## Given records
■ ■ ■ ■ ■

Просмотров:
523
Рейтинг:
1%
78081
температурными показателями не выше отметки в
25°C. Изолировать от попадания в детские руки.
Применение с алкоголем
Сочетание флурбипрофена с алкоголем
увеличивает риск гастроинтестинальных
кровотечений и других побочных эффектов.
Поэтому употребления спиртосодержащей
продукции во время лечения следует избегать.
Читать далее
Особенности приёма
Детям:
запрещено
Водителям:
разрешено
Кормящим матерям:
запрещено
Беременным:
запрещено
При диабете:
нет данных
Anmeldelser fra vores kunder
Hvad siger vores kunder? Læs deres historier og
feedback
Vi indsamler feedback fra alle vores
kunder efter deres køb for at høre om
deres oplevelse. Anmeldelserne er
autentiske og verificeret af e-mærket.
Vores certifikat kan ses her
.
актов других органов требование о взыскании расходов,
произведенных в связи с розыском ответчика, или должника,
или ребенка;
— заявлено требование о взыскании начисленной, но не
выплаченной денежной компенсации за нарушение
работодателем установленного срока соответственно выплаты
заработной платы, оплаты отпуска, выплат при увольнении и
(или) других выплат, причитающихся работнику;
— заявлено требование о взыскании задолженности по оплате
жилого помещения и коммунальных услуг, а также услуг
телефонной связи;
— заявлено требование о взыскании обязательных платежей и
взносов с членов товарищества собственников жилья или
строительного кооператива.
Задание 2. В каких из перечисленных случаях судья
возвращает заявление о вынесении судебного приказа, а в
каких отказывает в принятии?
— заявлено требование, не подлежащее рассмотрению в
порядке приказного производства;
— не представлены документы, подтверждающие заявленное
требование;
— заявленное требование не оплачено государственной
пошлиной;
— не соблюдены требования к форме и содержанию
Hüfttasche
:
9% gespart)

■ ■ ■ ■ ■

## Task directions
Starting at the top, retype every line of the material above exactly.

## Response to the task
Просмотров:
523
Рейтинг:
1%
78081
температурными показателями не выше отметки в
25°C. Изолировать от попадания в детские руки.
Применение с алкоголем
Сочетание флурбипрофена с алкоголем
увеличивает риск гастроинтестинальных
кровотечений и других побочных эффектов.
Поэтому употребления спиртосодержащей
продукции во время лечения следует избегать.
Читать далее
Особенности приёма
Детям:
запрещено
Водителям:
разрешено
Кормящим матерям:
запрещено
Беременным:
запрещено
При диабете:
нет данных
Anmeldelser fra vores kunder
Hvad siger vores kunder? Læs deres historier og
feedback
Vi indsamler feedback fra alle vores
kunder efter deres køb for at høre om
deres oplevelse. Anmeldelserne er
autentiske og verificeret af e-mærket.
Vores certifikat kan ses her
.
актов других органов требование о взыскании расходов,
произведенных в связи с розыском ответчика, или должника,
или ребенка;
— заявлено требование о взыскании начисленной, но не
выплаченной денежной компенсации за нарушение
работодателем установленного срока соответственно выплаты
заработной платы, оплаты отпуска, выплат при увольнении и
(или) других выплат, причитающихся работнику;
— заявлено требование о взыскании задолженности по оплате
жилого помещения и коммунальных услуг, а также услуг
телефонной связи;
— заявлено требование о взыскании обязательных платежей и
взносов с членов товарищества собственников жилья или
строительного кооператива.
Задание 2. В каких из перечисленных случаях судья
возвращает заявление о вынесении судебного приказа, а в
каких отказывает в принятии?
— заявлено требование, не подлежащее рассмотрению в
порядке приказного производства;
— не представлены документы, подтверждающие заявленное
требование;
— заявленное требование не оплачено государственной
пошлиной;
— не соблюдены требования к форме и содержанию
Hüfttasche
:
9% gespart)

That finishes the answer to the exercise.